27. December 2010 17:34
For the last few weeks we’ve been talking about the ways to winterize travel trailers, motor homes and pop-up campers. But what about the folks that want to take their RVs out during the winter? Special steps must be taken before you set off on your trip, but winter RVing is possible (and can be fun) even in below-zero environments!
Winter camping is not for everyone. Before you set off for your winter RV wonderland, make sure you’re up for the challenge and wouldn’t prefer a winter in a warmer climate. If you’re determined and ready to go, keep reading to find out how to make the most of your winter RV experience.
- Park on blocks – If you’re going to be parked in subzero temperatures, make sure you are parked on pavement or blocks – never on bare soil. If the soil starts to thaw while your rig is parked on it, it will sink into the ground.
- Skirt your RV – Skirting your RV is absolutely essential if you are planning on being out in consistently sub-freezing temperatures. If you don’t do this, you can plan on having your rig towed to Cabo and waiting for your holding tanks to thaw out. Freezing tanks are particularly damaging if your tank is close to full, because there is a good chance that a hard freeze will cause it to rupture.
- There are several ways to insulate the bottom of your RV:
- Buy some 2x2 lumber and attach insulation to it, then attach this to the bottom of your RV. Make sure you seal all possible openings to prevent cold air from seeping through.
- Attach snaps to the bottom of your trailer and use a heavy-duty waterproof material to make a snap-on curtain. Buy enough loose fiberglass batting to fill the cavity beneath your trailer, leaving an empty spot beneath your holding tanks to insert a heat lamp or high wattage bulb to generate heat.

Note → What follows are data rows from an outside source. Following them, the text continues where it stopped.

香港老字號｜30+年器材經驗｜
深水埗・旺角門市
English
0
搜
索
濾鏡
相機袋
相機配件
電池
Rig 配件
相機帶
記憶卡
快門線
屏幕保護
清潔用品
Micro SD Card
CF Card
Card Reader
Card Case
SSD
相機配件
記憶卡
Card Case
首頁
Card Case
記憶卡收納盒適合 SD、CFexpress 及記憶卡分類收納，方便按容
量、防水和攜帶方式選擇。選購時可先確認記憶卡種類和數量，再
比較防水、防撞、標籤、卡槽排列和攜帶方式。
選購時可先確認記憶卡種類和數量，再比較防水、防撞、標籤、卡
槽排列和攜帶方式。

- Add insulation - Remove all of your interior fixtures and add insulation wherever you see it is missing. Insulate windows with either foam insulation or an insulated blanket, especially if you see that it is going to be below freezing. Tape up seams along windows and vents, but make sure you leave one window or vent open to let fresh air in.
- Buy a dehumidifier – Going RVing in the winter means you will probably have to deal with some condensation, which can freeze along your walls and ceiling if it gets cold enough. Using a dehumidifier to reduce the amount of moisture in the air will save you some headaches during your trip.
- Wrap up your water hoses – Buying electrical heat tape and wrapping it around your water hoses will prevent the hoses from freezing. Make sure you wrap your inlet and your outside water faucet as well. Leave the tape thermostat outside to make sure it continuously provides heat, and don’t forget to insulate and waterproof the tape. Secure these wrappings with additional wraps of tape. Insulate your pipes – Wrap your pipes in insulation to prevent them from freezing. If you can’t access your pipes, place 40 watt light bulbs along the interior compartments near the plumbing. If you are using your freshwater tank instead of city water, make sure you put a bulb in the water pump cabinet.
- Keep your valves closed - Keep your gray and black water valves closed until you are ready to dump them. Draining them constantly will eventually cause an ice dam to build up and block the pipes. Keep extra water on hand - Keep a few gallons of fresh water on hand just in case your water lines end up freezing.
- Ventilate - Make sure if you are using a catalytic heater that you provide a source of ventilation. Otherwise, carbon monoxide can build up in your RV and create a very dangerous situation.
If you’re planning on going winter RVing this season, we salute your bravery. Just make sure you follow all of the above tips so that your dream trip doesn’t turn into a nightmare!